Reproduce word for word every line of the entries below, from the line containing "480 236 8.91" through the final line, and nothing else.

Dataset entries
>>>
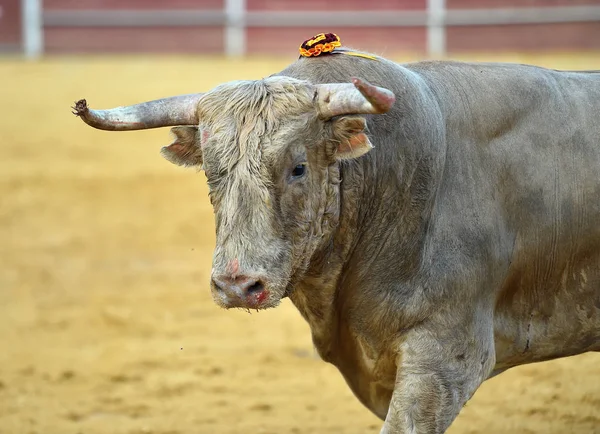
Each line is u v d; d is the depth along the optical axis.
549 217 9.23
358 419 12.84
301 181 8.26
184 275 20.94
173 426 12.70
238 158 8.12
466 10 52.25
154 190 29.19
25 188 29.22
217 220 8.23
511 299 9.34
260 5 53.00
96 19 53.03
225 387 14.27
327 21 52.53
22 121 37.19
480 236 8.91
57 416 13.14
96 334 17.08
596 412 12.53
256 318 18.08
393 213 8.84
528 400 13.09
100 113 8.77
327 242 8.75
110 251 23.05
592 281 9.40
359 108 8.24
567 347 9.58
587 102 9.50
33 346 16.42
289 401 13.62
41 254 22.78
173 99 8.88
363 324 9.02
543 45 51.84
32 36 52.78
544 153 9.24
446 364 8.73
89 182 29.95
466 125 9.13
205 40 53.12
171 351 16.06
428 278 8.77
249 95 8.33
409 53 51.44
<<<
**Exercise answer:**
480 236 8.91
57 416 13.14
96 334 17.08
596 412 12.53
256 318 18.08
393 213 8.84
528 400 13.09
100 113 8.77
327 242 8.75
110 251 23.05
592 281 9.40
359 108 8.24
567 347 9.58
587 102 9.50
33 346 16.42
289 401 13.62
41 254 22.78
173 99 8.88
363 324 9.02
543 45 51.84
32 36 52.78
544 153 9.24
446 364 8.73
89 182 29.95
466 125 9.13
205 40 53.12
171 351 16.06
428 278 8.77
249 95 8.33
409 53 51.44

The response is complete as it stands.